Ready to tee off for a round of golf at the Hiawatha Golf Club, Jim Keegan pulled out his camera and snapped a photo of the golf cart he'd just rented.
"Nice logo," he said of the gold-on-green heraldic design. "And it's electric. They don't make as much noise."
That information became part of the scorecard that Keegan, a Colorado-based golf consultant, will turn in to the Minneapolis Park and Recreation Board as it tries to evaluate how its seven municipal courses might stand up against changing recreational tastes, a saturated market, demographic upheaval and plain old bad weather.
"It's long overdue," Park Board Superintendent Jayne Miller said of the study, which could lead to anything from expensive improvements to grounds and buildings to changes in the times of day reserved for golf leagues. "We've not invested in the golf courses. We haven't changed who we've served."
Though regarded as cheaper and more convenient than their suburban competitors, the Minneapolis courses have something in common with them: fewer players. Rounds of golf on Minneapolis' courses declined 42 percent between the late 1990s and 2011, with only a slight rise last year.
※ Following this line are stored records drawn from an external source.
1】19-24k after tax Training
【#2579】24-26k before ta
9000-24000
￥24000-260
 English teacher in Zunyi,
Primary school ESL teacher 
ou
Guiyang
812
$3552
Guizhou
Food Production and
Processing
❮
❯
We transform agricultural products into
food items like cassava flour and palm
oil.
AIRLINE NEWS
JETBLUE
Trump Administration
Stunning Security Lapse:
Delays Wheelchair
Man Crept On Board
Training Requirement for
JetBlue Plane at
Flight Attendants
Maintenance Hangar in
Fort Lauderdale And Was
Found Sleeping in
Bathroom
The decline is expected to return when this year's numbers are tallied, with a season plagued by wintry weather in early May and heavy rains into July.
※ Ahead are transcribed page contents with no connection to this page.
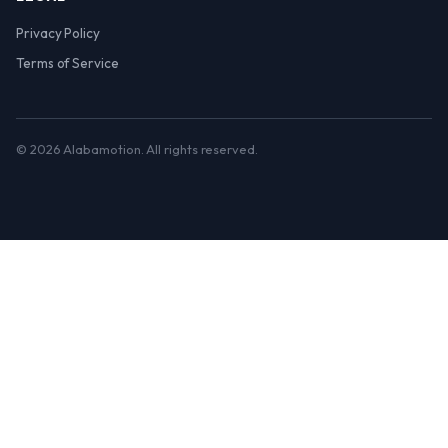
Privacy Policy
Terms of Service
© 2026 Alabamotion. All rights reserved.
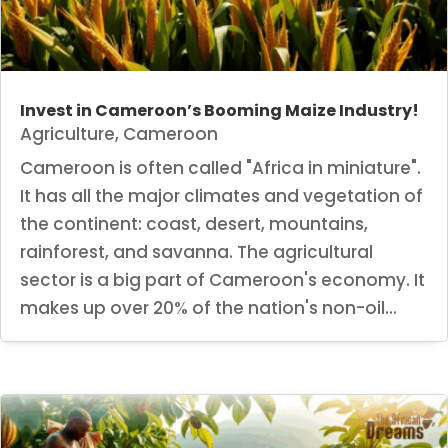
Invest in Cameroon’s Booming Maize Industry!
Agriculture
,
Cameroon
Cameroon is often called "Africa in miniature".
It has all the major climates and vegetation of
the continent: coast, desert, mountains,
rainforest, and savanna. The agricultural
sector is a big part of Cameroon's economy. It
makes up over 20% of the nation's non-oil...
Minneapolis' municipal courses, like those in other cities, were so popular until about the mid-1990s that their revenues were helping support other park and recreation programs. "Cash cows" is how Miller described them. But in 2012, despite an unusually long season, they barely broke even, taking in $6.1 million but spending $5.6 million.
Indeed, if the park board wants to make costly improvements, Assistant Superintendent Bruce Chamberlain said he didn't know where the money would come from.
Nationally, more than 1,000 golf facilities closed in the past decade, according to the National Golf Foundation. More than 90 percent were public facilities, and 85 percent of those had playing fees of $40 or less — the profile of the Minneapolis courses.